Shenzhen Stock Exchange
By Ulf Meyer
From the “VIP Club” on the 46th Floor of the new Shenzhen Stock Exchange, designed by Rem Koolhaas from OMA in Rotterdam, people look down onto a sterile ideal city.
On the road 255 meters below plow those who haven’t made it (yet) into the dizzying heights of communist turbo-capitalism: Countless road workers move the red earth from left to right, guarded by men in military uniforms with green camouflage patterns, who stand around the new building under small umbrellas. They make sure that no one gets too close to the new building.
The vast Plaza at the foot of the 500-million dollar new Shenzhen Stock Exchange is totally empty. Framed only by a three-storey podium that cantilevers far from the high-rise stem with its dark gray grid façade. The price for such acrobatic tectonics is a rather complex structure whose diagonal bracing dominates the facades of the lower floors of the new building. The square grid facade in gray is clad in coated textured glass.
At the Shenzhen Stock Exchange shares are traded of approximately 1,500 companies – usually from one government pocket to another. The stock exchanges of Shanghai and Hong Kong are still far ahead of Shenzhen in terms of trading volume, but it does not have to stay that way forever. The Shenzhen Stock Exchange is designed for growth: For the time being it only uses the lower ten floors of its new building, the rest is rented out.
Stock exchanges as a building type for people are long dead – there is no dealer left, who flits from trading booth to the next or makes the best prices with cryptic calls or obscure hand signals. In Shenzhen only giant computer servers purr. More than thirty managers follow the digital market activity on their monitors. They must get tired a lot – their offices even have showers and beds.
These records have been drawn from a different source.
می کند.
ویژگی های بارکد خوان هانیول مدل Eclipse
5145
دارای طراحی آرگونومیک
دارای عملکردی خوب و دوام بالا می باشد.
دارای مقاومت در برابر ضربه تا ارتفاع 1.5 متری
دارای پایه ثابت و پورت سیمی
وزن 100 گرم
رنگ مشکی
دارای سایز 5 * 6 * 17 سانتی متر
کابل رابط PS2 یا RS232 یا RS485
The import building is surprisingly well built – a reversal of previous practice in Koolhaas’ office, which has traditionally been proud to ignore detailing work. Also, almost all Western architects in China complain about the lousy construction quality. So, how did Rem do it? The high building standard was made possible only by the continuous presence of OMA architects on the site.
The Dutch designers are particularly proud of the walls made of cast stone that characterize the foyer below and the Club floor above. Their patterns are reminiscent of Chinese landscape painting in ink – only on closer inspection do they turn out to be the motives of price fluctuations of stocks.
The surrealism of the building shape fits its surrounding city, which has made its artificiality its identity. Its raison d’ être is making money. That it what Chinese president Deng Xiao Ping wanted in 1979, when he set up China’s first “special economic zone” in Shenzhen. Deng’s slogan was “Let in the West Wind. Wealth is glorious”.
The building is supposed to signify the climax of market forces like a totem pole of capital – but seems rather like a strange, mysterious and enigmatic flying object. Koolhaas has assembled two designs of Ludwig Mies van der Rohe into a “collage”: The McCormick Convention Center in Chicago was grafted onto the stem of the Seagram Building in New York.
The most important intangible process of a stock exchange, the virtual speculation, it can not represent. Although the raised podium is supposed to look like it would held up only by “speculative euphoria” (Koolhaas). 27,000 tons of steel is required to create the illusion.High-rise towers like the new Shenzhen Stock Exchange Building are less an expression of economic market conditions as of political ambition. Koolhaas himself had drawn attention to these puzzling phenomena with his contribution at the documenta art show in Kassel in 1997 called “The Speed of Shenzhen”. Now he has come full circle: The autistic giant buildings of Shenzhen, standing rather lonely on their sites just do not find together to form a city. Koolhaas has now added his architectural legacy to Shenzhen. In five years it will be considered old.